Please write the next part of the excerpt below about the IMF's world economic outlook, picking up after its final sentence on the European Union's plan to block insuring and financing Russian oil shipments.

- [EXCERPTED TEXT]:
—————

It added tighter monetary conditions would also affect financial stability, requiring judicious use of macro prudential tools and making reforms to debt resolution frameworks all the more necessary.

The IMF slashed China’s growth forecast by 1.1% to just 3.3% - the slowest pace in four decades.

The IMF said for emerging market and developing economies, the negative revisions to growth in 2022-23 reflected mainly the sharp slowdown of China’s economy and the moderation in India’s economic growth. The outlook for India has been revised down by 0.8 percentage point to 7.4%.

The war in Ukraine continues, causing widespread hardship. The war’s humanitarian cost is rising, with 9 million people having fled Ukraine since the Russian invasion started and continuing loss of life and destruction of physical capital.

Since April 2022, major advanced economies have placed additional financial sanctions on Russia, and the European Union agreed on embargoes on imports of coal starting in August 2022 and on Russian seaborne oil starting in 2023.

The European Union announced that it would block insuring and financing maritime transport of Russian oil to third countries by the end of 2022.

—————

- [DATA EXCERPT]:

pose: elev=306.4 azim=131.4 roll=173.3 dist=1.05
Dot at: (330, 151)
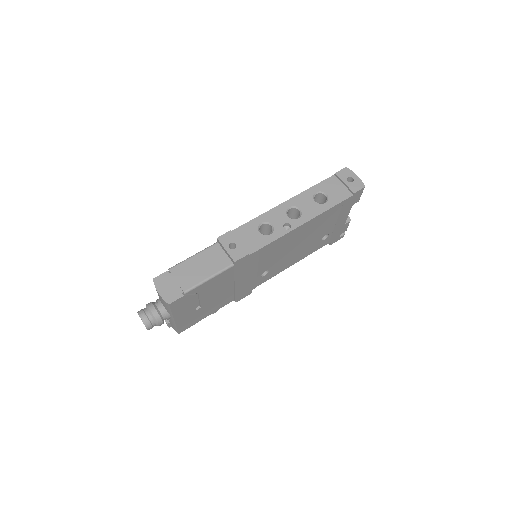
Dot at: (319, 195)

—————

- [TASK OUTPUT]:
Inflation

Global inflation has been revised up due to food and energy prices as well as lingering supply-demand imbalances, and it is anticipated to reach 6.6% in advanced economies and 9.5% percent in developing economies this year. The forecast has been upward revised by 0.9% for this year and 0.8 percentage point for next year. In 2023, disinflationary monetary policy is expected to bite, with global output growing by just 2.9%, said the IMF.

In the United States, the consumer price index rose by 9.1% in June, compared with a year earlier, and it also rose by 9.1% in the United Kingdom in May - the highest inflation rates in these two countries in 40 years. In the euro area, inflation in June reached 8.6 %, its highest level since the inception of the monetary union.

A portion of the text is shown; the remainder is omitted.